To some degree, Ray and Schmidt were just victims of bad luck, a regime at Universal run by a man, Edgar Bronfman, Jr., more interested in music than in film, and in the end, uninterested in either. In eighteen short months, the Universal executives who had godfathered the deal with October —Biondi, McGurk, and Silver—would be gone. As Schmidt puts it, “We had no protection.” But in other ways, there was a logic, an inevitability to the decline and fall of October. As Eamonn Bowles puts it, “October had a bunch of private investors who wanted a return on their money. At the end of the day, money is always going to beat art.” And of course, pace Spikes, Ray and Schmidt did not have nearly the power over the fortunes of their company that the Weinsteins had at one time over theirs. The truth is, October wasn’t really their company. Once Ray and Lipsky took on investors, whether Allen & Co. or the studio, the name of the game became profit, and when the company had a few hits, it was the wrecked-by-success story all over again. The iron laws of the marketplace, especially the go-go ’90s version, dictated that the company
dared not stand still, but had to move forward, get to the “next level.” And to do that, it had to attract studio money dispensed by studio executives, carriers of studio values that infected and transformed the culture of October as they had Miramax before it, so that before long the company became unrecognizable. “It’s a paradox,” says Schmidt. “To continue to grow and capitalize yourself, that’s a requirement for success. But to do that is to basically endanger the very nature of the company.” October either succeeded in becoming another Miramax and lost its soul, or it fell prey to corporate hustlers and became no more than a chip in a grander game of media poker. Either way, it was going to lose. Would Ray have done it the same way if he’d had it to do over? “I would have kept it private,” he says. “I would not have said yes to Universal or to Bain.” But, as Schmidt puts it, “If we hadn’t done the Universal deal, and then released Lost Highway, we would have become extremely private, sitting at home with no place to go. We would have been out of business!”

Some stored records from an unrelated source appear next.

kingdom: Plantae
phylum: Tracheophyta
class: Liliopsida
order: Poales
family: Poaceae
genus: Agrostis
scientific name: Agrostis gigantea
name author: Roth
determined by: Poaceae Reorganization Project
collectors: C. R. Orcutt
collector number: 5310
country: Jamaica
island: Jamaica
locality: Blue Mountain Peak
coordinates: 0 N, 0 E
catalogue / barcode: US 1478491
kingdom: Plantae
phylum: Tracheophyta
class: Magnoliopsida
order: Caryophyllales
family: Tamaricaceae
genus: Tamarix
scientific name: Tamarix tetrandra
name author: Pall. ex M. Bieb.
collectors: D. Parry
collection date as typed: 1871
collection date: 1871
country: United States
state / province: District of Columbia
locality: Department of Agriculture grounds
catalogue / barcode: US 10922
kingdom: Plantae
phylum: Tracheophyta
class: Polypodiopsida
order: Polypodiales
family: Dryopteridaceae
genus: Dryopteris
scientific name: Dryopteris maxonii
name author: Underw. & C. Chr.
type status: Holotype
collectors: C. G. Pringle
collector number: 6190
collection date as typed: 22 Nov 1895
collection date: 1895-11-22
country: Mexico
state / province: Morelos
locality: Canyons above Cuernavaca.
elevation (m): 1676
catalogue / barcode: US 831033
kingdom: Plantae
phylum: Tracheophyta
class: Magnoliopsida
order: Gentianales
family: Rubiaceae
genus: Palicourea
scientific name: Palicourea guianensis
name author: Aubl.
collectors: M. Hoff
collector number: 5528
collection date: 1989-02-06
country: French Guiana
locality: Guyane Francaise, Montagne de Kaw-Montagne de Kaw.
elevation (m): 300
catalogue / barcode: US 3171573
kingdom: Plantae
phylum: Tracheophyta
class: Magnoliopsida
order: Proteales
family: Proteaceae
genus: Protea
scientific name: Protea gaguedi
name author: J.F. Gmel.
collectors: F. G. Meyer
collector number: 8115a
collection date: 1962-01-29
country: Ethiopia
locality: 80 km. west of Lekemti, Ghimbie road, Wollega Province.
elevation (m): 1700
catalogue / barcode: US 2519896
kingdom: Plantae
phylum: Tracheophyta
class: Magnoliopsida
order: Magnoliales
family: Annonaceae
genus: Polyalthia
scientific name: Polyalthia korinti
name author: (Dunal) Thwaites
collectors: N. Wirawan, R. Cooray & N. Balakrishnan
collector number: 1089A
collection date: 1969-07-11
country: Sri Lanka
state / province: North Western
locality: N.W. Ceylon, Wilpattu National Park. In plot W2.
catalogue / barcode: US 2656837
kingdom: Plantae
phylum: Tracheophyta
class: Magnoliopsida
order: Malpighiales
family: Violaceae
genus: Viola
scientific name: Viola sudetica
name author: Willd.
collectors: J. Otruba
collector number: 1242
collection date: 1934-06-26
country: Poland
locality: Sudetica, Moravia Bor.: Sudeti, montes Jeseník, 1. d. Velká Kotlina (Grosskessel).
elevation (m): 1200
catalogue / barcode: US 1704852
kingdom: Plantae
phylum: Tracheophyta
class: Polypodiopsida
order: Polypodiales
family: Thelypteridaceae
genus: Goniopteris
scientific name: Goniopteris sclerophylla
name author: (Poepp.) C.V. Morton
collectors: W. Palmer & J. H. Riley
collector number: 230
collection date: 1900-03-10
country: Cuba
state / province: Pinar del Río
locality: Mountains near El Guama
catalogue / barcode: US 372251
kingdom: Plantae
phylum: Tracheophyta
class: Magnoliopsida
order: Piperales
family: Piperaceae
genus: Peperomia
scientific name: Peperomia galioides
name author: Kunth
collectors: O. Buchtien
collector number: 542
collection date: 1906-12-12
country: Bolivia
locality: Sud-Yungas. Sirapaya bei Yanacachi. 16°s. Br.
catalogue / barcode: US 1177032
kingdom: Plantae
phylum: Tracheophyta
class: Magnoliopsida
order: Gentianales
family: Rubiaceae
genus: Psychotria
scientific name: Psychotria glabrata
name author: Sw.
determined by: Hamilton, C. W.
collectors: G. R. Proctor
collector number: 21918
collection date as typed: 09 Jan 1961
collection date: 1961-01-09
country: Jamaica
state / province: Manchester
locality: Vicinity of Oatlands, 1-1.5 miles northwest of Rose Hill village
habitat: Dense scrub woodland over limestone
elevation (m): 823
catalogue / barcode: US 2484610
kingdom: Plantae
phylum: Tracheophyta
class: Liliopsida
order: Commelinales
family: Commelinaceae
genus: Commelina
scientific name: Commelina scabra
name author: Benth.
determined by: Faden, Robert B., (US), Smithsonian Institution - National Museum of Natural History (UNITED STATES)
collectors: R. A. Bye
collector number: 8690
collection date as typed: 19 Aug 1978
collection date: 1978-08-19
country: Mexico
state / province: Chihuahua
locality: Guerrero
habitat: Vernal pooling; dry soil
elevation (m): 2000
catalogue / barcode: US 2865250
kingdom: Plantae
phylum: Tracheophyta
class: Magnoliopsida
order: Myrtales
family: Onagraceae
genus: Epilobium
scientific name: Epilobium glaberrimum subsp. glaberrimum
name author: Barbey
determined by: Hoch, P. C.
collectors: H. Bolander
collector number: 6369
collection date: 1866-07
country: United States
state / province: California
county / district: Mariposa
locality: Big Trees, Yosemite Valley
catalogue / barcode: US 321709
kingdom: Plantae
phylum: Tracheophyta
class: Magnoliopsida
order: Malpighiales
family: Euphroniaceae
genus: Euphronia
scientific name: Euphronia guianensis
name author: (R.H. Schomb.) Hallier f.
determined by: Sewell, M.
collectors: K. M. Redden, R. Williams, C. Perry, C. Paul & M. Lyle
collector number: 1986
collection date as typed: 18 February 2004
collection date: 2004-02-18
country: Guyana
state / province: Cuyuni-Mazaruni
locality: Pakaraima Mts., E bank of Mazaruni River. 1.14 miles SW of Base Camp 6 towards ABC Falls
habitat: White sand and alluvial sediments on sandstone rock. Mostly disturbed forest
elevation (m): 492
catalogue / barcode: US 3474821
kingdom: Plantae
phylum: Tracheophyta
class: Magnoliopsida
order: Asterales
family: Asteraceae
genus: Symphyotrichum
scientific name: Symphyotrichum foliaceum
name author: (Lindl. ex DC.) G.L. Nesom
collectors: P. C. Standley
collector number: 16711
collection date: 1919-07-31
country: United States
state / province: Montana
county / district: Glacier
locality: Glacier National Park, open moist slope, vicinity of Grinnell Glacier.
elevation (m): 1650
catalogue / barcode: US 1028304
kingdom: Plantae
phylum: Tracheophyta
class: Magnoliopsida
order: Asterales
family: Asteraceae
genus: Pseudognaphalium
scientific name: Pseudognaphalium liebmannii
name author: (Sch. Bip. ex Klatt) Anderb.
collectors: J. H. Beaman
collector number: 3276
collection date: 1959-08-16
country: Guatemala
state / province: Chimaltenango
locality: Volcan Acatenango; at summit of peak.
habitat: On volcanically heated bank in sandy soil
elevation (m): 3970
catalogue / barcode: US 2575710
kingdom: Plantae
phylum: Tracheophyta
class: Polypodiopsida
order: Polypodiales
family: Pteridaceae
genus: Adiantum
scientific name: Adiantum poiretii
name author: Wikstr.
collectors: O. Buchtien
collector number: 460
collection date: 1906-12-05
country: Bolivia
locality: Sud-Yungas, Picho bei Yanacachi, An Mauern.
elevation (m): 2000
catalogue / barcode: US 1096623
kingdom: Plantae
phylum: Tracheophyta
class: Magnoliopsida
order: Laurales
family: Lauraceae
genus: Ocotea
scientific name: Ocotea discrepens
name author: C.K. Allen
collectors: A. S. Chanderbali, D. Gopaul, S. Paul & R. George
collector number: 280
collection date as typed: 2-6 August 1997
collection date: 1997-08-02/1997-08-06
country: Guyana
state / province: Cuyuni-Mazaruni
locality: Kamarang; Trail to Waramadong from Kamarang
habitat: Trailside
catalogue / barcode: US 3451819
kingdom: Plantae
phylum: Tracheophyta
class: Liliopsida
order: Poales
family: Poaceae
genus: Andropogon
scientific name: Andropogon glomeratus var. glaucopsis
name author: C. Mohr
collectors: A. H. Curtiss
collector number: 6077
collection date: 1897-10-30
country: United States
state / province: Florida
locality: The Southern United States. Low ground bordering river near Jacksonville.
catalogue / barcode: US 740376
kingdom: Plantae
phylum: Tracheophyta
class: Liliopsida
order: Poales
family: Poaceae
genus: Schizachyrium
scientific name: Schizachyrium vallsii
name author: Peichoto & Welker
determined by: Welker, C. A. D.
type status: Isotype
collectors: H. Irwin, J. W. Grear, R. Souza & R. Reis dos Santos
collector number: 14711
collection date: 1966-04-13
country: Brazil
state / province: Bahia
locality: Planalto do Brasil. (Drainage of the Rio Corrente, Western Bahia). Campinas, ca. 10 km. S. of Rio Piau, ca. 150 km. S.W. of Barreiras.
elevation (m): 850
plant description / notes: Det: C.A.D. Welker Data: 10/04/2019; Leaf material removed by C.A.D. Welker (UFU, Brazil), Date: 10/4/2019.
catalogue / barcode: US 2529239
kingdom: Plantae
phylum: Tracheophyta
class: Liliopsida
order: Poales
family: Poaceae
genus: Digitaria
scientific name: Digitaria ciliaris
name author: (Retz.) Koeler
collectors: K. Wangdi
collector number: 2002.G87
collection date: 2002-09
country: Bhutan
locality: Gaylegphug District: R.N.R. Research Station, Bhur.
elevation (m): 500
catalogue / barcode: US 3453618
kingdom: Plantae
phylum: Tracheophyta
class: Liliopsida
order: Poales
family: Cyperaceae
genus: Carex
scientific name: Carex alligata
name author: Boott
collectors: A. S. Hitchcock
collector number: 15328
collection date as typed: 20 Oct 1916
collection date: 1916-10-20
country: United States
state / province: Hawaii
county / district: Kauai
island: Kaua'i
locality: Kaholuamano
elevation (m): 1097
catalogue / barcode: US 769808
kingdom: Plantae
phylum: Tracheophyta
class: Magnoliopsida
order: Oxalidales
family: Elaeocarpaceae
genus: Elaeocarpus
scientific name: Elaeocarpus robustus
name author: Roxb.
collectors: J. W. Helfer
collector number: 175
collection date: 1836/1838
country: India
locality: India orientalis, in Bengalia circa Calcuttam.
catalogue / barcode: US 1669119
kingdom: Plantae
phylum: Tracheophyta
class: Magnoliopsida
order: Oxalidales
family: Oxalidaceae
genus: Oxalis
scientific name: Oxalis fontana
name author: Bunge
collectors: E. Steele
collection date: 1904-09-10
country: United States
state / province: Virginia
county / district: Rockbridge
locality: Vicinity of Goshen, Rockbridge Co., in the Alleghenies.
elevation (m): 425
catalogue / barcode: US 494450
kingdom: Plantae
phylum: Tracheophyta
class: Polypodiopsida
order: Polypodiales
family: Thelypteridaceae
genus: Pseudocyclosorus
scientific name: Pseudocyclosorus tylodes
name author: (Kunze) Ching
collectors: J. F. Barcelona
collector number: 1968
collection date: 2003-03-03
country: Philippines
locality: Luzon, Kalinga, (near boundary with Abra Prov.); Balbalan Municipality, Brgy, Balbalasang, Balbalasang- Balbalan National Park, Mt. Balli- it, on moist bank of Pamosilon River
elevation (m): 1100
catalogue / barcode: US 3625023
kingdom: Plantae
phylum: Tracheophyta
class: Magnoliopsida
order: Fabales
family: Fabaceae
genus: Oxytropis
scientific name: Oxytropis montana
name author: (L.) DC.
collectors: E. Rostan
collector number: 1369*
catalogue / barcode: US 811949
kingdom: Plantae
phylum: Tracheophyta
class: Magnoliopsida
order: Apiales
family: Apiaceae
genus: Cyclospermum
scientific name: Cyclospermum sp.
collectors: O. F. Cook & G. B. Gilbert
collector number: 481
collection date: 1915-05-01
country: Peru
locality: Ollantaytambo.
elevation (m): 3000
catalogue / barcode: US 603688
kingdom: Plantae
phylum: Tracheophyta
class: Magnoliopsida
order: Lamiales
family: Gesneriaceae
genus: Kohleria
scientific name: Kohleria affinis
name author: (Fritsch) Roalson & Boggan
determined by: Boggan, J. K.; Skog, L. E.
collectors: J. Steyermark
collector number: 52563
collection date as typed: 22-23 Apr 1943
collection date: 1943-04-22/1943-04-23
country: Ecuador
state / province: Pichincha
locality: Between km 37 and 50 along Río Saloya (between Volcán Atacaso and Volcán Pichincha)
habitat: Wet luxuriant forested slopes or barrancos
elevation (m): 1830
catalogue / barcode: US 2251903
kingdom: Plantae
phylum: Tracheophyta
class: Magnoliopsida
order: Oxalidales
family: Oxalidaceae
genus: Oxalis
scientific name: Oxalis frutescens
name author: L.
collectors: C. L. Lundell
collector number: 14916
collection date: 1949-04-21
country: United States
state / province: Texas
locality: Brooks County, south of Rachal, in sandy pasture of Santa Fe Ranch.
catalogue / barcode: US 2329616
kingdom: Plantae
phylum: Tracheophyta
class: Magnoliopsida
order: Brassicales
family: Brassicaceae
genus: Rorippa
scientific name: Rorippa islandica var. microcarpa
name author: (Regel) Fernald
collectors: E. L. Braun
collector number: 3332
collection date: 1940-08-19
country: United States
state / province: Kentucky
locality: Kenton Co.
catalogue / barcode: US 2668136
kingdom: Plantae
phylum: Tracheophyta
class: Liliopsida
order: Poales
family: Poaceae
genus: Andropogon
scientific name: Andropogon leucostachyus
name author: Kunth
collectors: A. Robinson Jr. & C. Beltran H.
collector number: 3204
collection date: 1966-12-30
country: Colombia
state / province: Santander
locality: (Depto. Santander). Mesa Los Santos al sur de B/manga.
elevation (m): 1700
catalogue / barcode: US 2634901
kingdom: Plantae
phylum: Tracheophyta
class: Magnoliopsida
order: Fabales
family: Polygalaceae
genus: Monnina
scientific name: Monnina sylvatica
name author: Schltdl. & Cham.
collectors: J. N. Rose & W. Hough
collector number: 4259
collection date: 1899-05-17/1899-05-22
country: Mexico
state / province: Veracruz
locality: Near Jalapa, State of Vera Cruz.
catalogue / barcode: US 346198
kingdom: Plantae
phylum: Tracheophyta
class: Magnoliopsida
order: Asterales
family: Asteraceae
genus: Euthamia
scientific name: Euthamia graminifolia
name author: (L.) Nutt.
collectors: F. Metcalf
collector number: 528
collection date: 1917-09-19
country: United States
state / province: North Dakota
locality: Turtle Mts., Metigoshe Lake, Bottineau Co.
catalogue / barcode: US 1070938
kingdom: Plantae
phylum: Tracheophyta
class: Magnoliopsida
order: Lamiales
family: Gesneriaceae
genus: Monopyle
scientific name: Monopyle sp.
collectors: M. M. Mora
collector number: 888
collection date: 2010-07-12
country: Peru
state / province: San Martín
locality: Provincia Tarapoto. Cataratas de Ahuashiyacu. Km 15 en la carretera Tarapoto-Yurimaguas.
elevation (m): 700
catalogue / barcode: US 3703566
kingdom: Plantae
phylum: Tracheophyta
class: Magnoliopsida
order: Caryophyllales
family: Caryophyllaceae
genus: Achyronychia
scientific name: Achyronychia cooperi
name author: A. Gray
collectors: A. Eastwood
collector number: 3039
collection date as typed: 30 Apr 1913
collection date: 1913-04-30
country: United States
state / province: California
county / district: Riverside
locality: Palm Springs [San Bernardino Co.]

IT WAS ONLY A DECADE since the brilliance of Miramax marketing had pushed sex, lies into the multiplexes of suburban malls and changed the business forever. But the assumption then was that mallrats, far from being the core audience for indie films, were gravy, icing, the difference between a $5 million film and a $10 or $25 million movie. That’s a big difference, and a decade later, the sweet smell of success stung Harvey’s nose like a line of coke, and made Miramax turn this formula on its head. By 1998, the multiplexes were no longer gravy; they were his company’s meat and potatoes. As the misfortunes of 54 and other Miramax films showed, they were being tailored for malls. Harvey wasn’t going to be satisfied until he demonstrated that he could churn out teen movies with the best of them. Miramax began to release pictures like She’s So Lovely (1997) and Senseless, a Marlon Wayans comedy, co-released with Dimension in 1998.